Filosofia
L’amante offeso è un modello etico di straordinaria potenza
“All’amante offeso e messo da parte balena d’improvviso una verità, cruda e abbagliante, come quando acuti dolori illuminano l’interno del corpo. Egli riconosce che nell’intimo dell’amore accecato – che non ne sa nulla e nulla potrebbe saperne – vive l’esigenza della liberazione da ogni accecamento. Egli ha subito un torto; e di qui deduce l’esigenza del diritto, che – nello stesso tempo – è costretto a respingere, poiché ciò che desidera non può nascere che dalla libertà. In tale angustia il respinto diventa uomo. Come l’amore tradisce – senza possibilità di riscatto – l’universale per il particolare, in cui solo torna amore al primo, così l’universale – come autonomia del prossimo – gli si rivolta contro. Proprio il diniego, in cui si è affermato l’universale, appare all’individuo come esclusione dall’universale; chi ha perso l’amore si sa abbandonato da tutti, e per questo sprezza ogni conforto. Nell’assurdità del rifiuto egli comincia a rendersi conto della non – verità di ogni realizzazione puramente individuale. Ma con questo egli si ridesta alla paradossale coscienza dell’universale: dell’inalienabile e incontestabile diritto dell’uomo, di essere amato da colei che ama. Con la sua richiesta di esaudimento, che non è fondata su nessun titolo e su nessuna pretesa, egli fa appello ad un istanza sconosciuta, che gli promette – per pura grazia – ciò che insieme gli spetta e non gli spetta. Il segreto della giustizia nell’amore è il superamento del diritto, a cui l’amore allude col suo muto gesto. «Sempre sciocco, ingannato, soverchiato, – così, sempre, dev’essere l’amore»”.

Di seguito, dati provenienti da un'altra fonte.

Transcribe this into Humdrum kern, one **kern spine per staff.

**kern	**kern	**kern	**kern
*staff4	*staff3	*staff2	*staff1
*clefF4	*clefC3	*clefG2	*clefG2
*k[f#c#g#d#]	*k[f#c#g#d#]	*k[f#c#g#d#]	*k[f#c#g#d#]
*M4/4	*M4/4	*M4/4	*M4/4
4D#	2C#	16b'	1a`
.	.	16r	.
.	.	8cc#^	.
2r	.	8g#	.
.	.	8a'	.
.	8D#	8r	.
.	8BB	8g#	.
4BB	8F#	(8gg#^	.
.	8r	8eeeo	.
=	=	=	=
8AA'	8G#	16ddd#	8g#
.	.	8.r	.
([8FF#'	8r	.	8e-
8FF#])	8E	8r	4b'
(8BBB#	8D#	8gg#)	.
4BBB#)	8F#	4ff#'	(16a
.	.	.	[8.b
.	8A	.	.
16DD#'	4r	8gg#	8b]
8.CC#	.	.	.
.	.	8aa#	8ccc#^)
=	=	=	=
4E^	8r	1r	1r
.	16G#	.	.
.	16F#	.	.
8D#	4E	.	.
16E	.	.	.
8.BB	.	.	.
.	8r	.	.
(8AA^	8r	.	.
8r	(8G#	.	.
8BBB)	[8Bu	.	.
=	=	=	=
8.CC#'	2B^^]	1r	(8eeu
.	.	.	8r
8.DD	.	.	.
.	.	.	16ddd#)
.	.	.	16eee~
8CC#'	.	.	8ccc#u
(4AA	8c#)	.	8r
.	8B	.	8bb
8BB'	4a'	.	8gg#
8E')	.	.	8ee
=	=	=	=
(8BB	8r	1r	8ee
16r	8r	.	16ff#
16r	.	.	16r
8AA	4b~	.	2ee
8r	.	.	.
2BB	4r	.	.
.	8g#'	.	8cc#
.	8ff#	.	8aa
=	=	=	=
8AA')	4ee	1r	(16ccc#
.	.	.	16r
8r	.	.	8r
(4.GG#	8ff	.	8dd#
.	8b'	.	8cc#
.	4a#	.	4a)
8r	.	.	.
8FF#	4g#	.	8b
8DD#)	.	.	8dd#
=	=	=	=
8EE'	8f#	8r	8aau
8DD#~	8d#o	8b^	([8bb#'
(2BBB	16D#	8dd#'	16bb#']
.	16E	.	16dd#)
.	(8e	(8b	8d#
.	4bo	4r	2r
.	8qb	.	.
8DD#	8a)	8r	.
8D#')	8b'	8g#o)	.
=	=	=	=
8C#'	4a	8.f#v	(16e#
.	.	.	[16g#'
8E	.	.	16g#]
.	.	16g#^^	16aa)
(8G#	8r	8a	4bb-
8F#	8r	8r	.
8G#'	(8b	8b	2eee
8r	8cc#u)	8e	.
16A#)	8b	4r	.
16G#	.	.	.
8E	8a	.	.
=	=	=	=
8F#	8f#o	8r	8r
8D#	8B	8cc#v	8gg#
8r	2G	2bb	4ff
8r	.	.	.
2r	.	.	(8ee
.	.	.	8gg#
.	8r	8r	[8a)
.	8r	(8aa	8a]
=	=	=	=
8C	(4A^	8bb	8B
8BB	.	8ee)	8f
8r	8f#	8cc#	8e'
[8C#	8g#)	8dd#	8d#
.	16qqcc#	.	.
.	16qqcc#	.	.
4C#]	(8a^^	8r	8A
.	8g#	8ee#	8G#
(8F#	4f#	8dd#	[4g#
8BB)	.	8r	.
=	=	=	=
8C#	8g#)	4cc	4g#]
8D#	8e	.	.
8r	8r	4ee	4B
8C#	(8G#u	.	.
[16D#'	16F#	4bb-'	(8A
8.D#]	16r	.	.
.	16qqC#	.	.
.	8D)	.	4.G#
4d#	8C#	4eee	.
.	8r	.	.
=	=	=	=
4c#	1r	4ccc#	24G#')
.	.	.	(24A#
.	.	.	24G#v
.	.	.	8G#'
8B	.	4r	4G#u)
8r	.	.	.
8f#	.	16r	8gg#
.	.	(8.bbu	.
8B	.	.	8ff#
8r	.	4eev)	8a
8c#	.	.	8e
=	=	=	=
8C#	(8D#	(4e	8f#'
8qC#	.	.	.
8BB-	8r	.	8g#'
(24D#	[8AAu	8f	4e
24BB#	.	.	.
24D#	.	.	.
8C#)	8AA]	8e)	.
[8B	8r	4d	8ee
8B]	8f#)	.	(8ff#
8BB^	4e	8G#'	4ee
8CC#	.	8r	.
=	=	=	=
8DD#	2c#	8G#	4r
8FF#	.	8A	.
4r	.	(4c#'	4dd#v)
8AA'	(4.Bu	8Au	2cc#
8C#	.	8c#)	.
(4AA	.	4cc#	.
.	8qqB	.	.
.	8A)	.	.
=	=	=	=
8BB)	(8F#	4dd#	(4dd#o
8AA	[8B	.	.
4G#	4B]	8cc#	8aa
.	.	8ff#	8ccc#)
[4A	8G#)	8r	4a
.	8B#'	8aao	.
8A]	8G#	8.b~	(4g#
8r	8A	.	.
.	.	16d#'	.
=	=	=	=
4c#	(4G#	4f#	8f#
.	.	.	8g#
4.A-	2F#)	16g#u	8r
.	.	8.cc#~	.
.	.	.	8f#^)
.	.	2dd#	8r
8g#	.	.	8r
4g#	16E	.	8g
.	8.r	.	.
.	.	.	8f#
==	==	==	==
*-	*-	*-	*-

(Minima Moralia. Meditazioni sulla vita offesa, aforisma n. 104)
L’amante offeso si sente abbandonato, sperduto e con il desiderio di rivendicare il diritto ad essere ri-amato. Ma l’amore è un dono che può nascere solo dalla libertà. Così l’amante rimane in tensione fra l’esigenza di rivendicare questo diritto e la costrizione a respingere qualsiasi pretesa. É obbligato a ritrarsi.
La cecità dalla quale l’amante ferito chiede di essere liberato è qualcosa d’intrinseco alla relazione, della quale non possiamo mai avere piena consapevolezza. Ma è proprio quest’oscurità nei confronti dell’altro e in primis di noi stessi che ci permette di offrirci, di essere vulnerabili.
L’inabissarsi nella sofferenza, lo scontrarsi con l’altro che rimane immobile nella sua alterità e inalienabile dignità è un passaggio fondamentale per divenire umani. Non sappiamo che cos’è l’umano ci dice Adorno, ma che cos’è l’inumano sì, ed è necessario attraversarlo. Solo immergendoci nella nostra fallibilità e miseria si diventa più umani.
Judith Butler in uno splendido saggio dal titolo Contro la violenza etica a partire da Adorno sostiene che noi, in quanto soggetti di cui nessuno conosce l’origine, ci costruiamo attraverso l’esperienza e l’influenza dei paradigmi sociali dominanti, un sistema di principi e regole morali che tende ad irrigidirsi e invece – qui si vede la critica a tutto ciò che è stabile, cardine del pensiero e della dialettica di Adorno – dobbiamo tenere conto della nostra fallibilità. Il movimento dell’amante offeso non è quello dell’autoaffermarsi ma piuttosto quello del trattenersi, o meglio, del rimanere in tensione tra questi due poli.
Per il filosofo della Scuola di Francoforte dobbiamo essere sempre pronti a fare un passo indietro sulle nostre credenze etiche e morali per raggiungere poi, de-costruendoci, un livello più alto di consapevolezza e conoscenza di sé.
I nostri limiti, l’oscurità verso noi stessi, si rivelano essere straordinarie risorse etiche che ci consentono di offrirci all’altro, di essere vulnerabili.